Have any of the possible combinations ever hooked up before? The two women wanting to add a man? One of the possible couples both finally admitting that they are actually attracted to their female traveling companion?

Sometimes, I will describe the scene rather intensely from one viewpoint. One of the girls is jealous at having to hear the regular couple pair off every night. The women go down to water the horses, while the man deals with getting enough firewood for the night. The woman from the regular couple decides to clean up as best she can for tonight's festivities, and in the shallow water she accidentally lets her new traveling companion see a little too much skin.

That leads to them both deciding to wash out all their clothes, and in the ensuing teasing, they bring back the match that kicks off the sexual fireworks back at the campsite.

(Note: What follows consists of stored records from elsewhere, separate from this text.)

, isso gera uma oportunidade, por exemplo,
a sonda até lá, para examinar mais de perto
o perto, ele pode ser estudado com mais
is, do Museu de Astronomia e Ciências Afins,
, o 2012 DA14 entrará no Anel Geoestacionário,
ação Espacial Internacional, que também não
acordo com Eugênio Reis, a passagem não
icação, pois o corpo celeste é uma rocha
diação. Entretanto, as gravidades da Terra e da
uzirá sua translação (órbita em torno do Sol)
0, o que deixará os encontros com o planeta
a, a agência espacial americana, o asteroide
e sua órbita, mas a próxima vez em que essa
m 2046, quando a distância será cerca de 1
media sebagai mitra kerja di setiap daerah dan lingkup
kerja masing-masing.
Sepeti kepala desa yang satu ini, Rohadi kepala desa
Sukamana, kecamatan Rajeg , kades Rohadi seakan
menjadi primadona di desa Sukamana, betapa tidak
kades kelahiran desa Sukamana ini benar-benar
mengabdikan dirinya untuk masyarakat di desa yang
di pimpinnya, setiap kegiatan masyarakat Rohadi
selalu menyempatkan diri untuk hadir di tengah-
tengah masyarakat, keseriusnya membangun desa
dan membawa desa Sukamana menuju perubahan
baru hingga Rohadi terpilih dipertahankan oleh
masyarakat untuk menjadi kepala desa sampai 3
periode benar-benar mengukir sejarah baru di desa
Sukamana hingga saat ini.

Somebody ALWAYS wants sex more than anyone else in a situation. Figure out which of your characters is guilty of that, and then let THEM solve your problem for you.
 
Last edited:
When I have trouble with a transition, it's often because there's something amiss in the paragraphs leading up to it. I have to go back and fix the lead-in before the transition works.

Could your setup rob the scene of momentum before it even gets started, so that you're trying to transition something that's basically dead in the water?

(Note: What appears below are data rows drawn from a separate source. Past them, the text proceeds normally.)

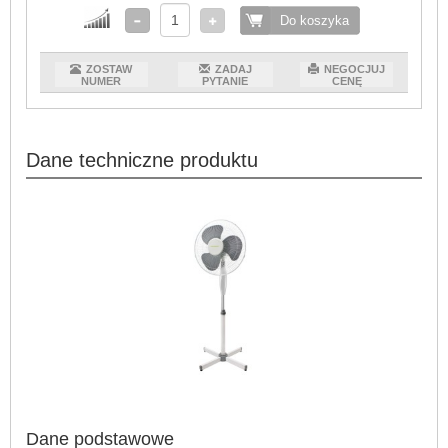
Do koszyka
ZOSTAW
ZADAJ
NEGOCJUJ
NUMER
PYTANIE
CENĘ
Dane techniczne produktu
Dane podstawowe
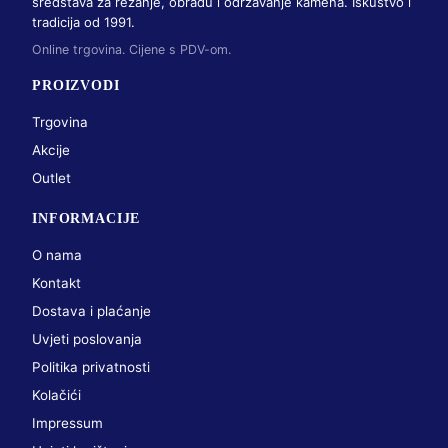
sredstava za rezanje, obradu i održavanje kamena. Iskustvo i
tradicija od 1991.
Online trgovina. Cijene s PDV-om.
PROIZVODI
Trgovina
Akcije
Outlet
INFORMACIJE
O nama
Kontakt
Dostava i plaćanje
Uvjeti poslovanja
Politika privatnosti
Kolačići
Impressum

I do this and I liken it to trying to make a jump with your bike when you were a kid, you have to keep going back further to gain the momentum to get to the other side
 
Agreed in general, but perhaps the OP might consider using the characters’ feelings as a trigger?

Despite the wand in his hand, the boy lost his confidence when he beheld the smouldering eyes of the two beauties in front of him.

“Ridiculous!” he thought to himself. “You’ve fought dragons, conquered a kingdom, sat on the High Elven Council. You’re no mere adolescent. You’ve had women before!”

With a silent oath, his hands reached for the two women.

Agree completely. That's why I said "a word, a sentence." Yes, a feeling, a motivation, the subtext, a need they are all triggers. Almost everything in life needs some trigger, a reason for a passive response to become an active response.
 
As others have said, if your build up to this moment is fine and doesn't have any flaws, take that "no one's making a move" and turn it into a plot point where the characters all have a want, but no one wants to make the first move. Use that nervous energy.

He sat at the campfire, watching the light glisten off her breastplate. Since the first time he met her, he wondered what riches they kept so securely. He had conquered dozens of caves full of golden treasures without fear or hesitation, but when it came to women, he was nothing more than a child playing pretend with a wooden sword.

His looks did not go without notice, and as she felt his gaze undress her with his eyes, she spread her legs wider, adding to the places he longed to conquer.

She (female#2) saw the dance and rolled her eyes.
"Just fuck already," she said, cutting the tension that had reached a breaking point.

Basically, you're going to need one character with the balls to actually kick things off.
 
Sometimes I have sex scenes that are very abrupt, sometimes they take a long time to develop.

Since it's a swords and sorcery fantasy, I guess it's sort of set in the Middle Ages. But it's not the real Middle Ages, with the actual morality of that period. It could be closer to what happens in the last fifty years or so in the modern world. You can adjust the sexual behavior of the characters in any way you want, which might include abrupt sex.

Then again, I'm not an expert on Medieval social customs.
 
I sympathise. I find if I write the outcome, then it's clearer how they got there. Right now I have my pair of leads in a nightclub where people go to hook up. They've found two guys. They all want to take this further. How do I get them out of the club back to their hotel?

A day on and I've got part of it down, but I'm just going to skip to them being in their room with the guys. It might just need the more drunk one to say "next thing I knew..."
 
Skipping ahead to write the part that's working for you isn't a bad idea if you're really stuck. The problem part will likely as not unstick itself in your subconscious at some point, and...in the meantime, you've written something.